SSL + HAProxy + ISPConfig

Discussion in 'ISPConfig 3 Priority Support' started by BobGeorge, Jul 31, 2017.

  1. BobGeorge

    BobGeorge Member

    I've got two "frontend" nodes that do load balancing with HAProxy and they send HTTP (port 80) requests onto the web servers (which are mirrored and get the website data from a shared storage server, as covered in the other threads I've posted). This works fine.

    But I'm now confused as to how to handle HTTPS (port 443) requests.

    I'd, of course, want SNI enabled, so that different websites can have their own separate SSL certificates.

    The problem is that if I do SSL termination at HAProxy, then it needs access to all the SSL certificates (and an understanding of SNI to use the correct certificates, according to which virtual host is being accessed). If that's even possible. I don't know.

    Or I could do SSL passthrough instead, but then HAProxy can't actually read the request - as it's encrypted, of course, and you pass it on as "tcp" and not "http" - so how do I pass on the original IP to the web server? With HTTP, I add the "Forwarded-For" header and Apache is configured with "remoteip", so HAProxy passes on the original IP address. But, with SSL, HAProxy can't access the headers to be able to add the extra information.

    Also, on a different note, I'd like to have it that requests for "admin.domain.tld" would be invisibly redirected to "domain.tld:8080", so that the link to the ISPConfig interface is more human-friendly for my users. Rewrite? Redirect? How best to handle that?
     
  2. BobGeorge

    BobGeorge Member

    On further thought, it's not just SSL that poses a problem. Load balancing FTP is an even bigger nightmare.

    I'm now considering that though HAProxy is great for HTTP traffic, it's not so great when we go beyond that. And, really, the reason I went for HAProxy was simply because of wanting persistence for session cookies.

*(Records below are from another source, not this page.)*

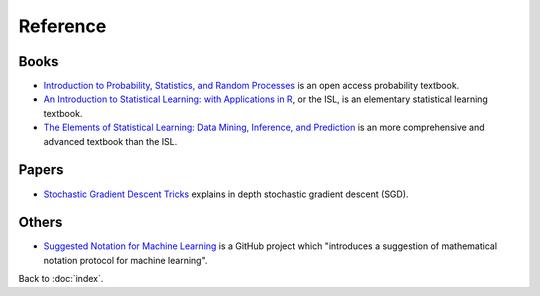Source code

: #########
Reference
#########

.. default-role:: code

Books
=====

- `Introduction to Probability, Statistics, and Random Processes
  <https://www.probabilitycourse.com>`_
  is an open access probability textbook.

- `An Introduction to Statistical Learning: with Applications in R
  <https://www.statlearning.com/>`_,
  or the ISL, is an elementary statistical learning textbook.

- `The Elements of Statistical Learning: Data Mining, Inference, and Prediction
  <https://arxiv.org/abs/1706.03762>`_
  is an more comprehensive and advanced textbook than the ISL.

Papers
======

- `Stochastic Gradient Descent Tricks
  <https://cilvr.cs.nyu.edu/diglib/lsml/bottou-sgd-tricks-2012.pdf>`_
  explains in depth stochastic gradient descent (SGD).

Others
======

- `Suggested Notation for Machine Learning
  <https://github.com/mazhengcn/suggested-notation-for-machine-learning>`_
  is a GitHub project which "introduces a suggestion of mathematical notation
  protocol for machine learning".

Back to :doc:`index`.

.. disqus::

    So I'm now looking at perhaps changing things to use LVS-NAT for the load balancing instead. It has to be NAT-based, as only the "frontend" nodes can be addressed by the outside Internet.

    LVS is only layer 4, not layer 7, but there is a persistence switch that can be applied, where it'll route to the same server it chose first (while the connection is open or within a timeout period thereafter). Another advantage is that LVS is part of the kernel, so its performance ought to be better than user mode HAProxy too.

    Persistence is the issue, really. Session cookies, SSL also needs to connect to the same server every time as it's the only one that knows how to unencrypt communications, active FTP needs a kind of persistence too (in keeping track of the chosen random high port - the FTP protocol really is a pain for this sort of thing and I'm still not entirely sure how to make it actually work, but I'm more hopeful LVS can at least do it, where HAProxy seems very poorly equipped for FTP and requires tricks like different port ranges, which all seems a bit ugly to me). But if LVS-NAT can deliver that persistence, even if it is layer 4, I should be okay, yes?

    Am I barking up the wrong tree here? Just a confirmation that I'm not going insane early in the morning here would be appreciated. ;D
     
  3. till

    till Super Moderator Staff Member ISPConfig Developer

    you can either run the ispconfig vhost on port 443 instead of 8080 by changing the port and adding a domain name in the vhost or you create a proxy vhost and proxy the data invisibly to the vhost on port 8080.

    I have not used LVS-NAT, so I can't help you with that.
     
  4. BobGeorge

    BobGeorge Member

    I tried LVS-NAT and though the IPVS table shows the expected configuration and, running ldirectord in debug mode, shows that the healthchecks on the nodes are working, it's somehow not receiving anything from the virtual IP.

    So, until I figure that one out, I'm back to HAProxy and the original questions, I guess.

    How would one handle SSL and FTP in a HAProxy-based multi-server setup?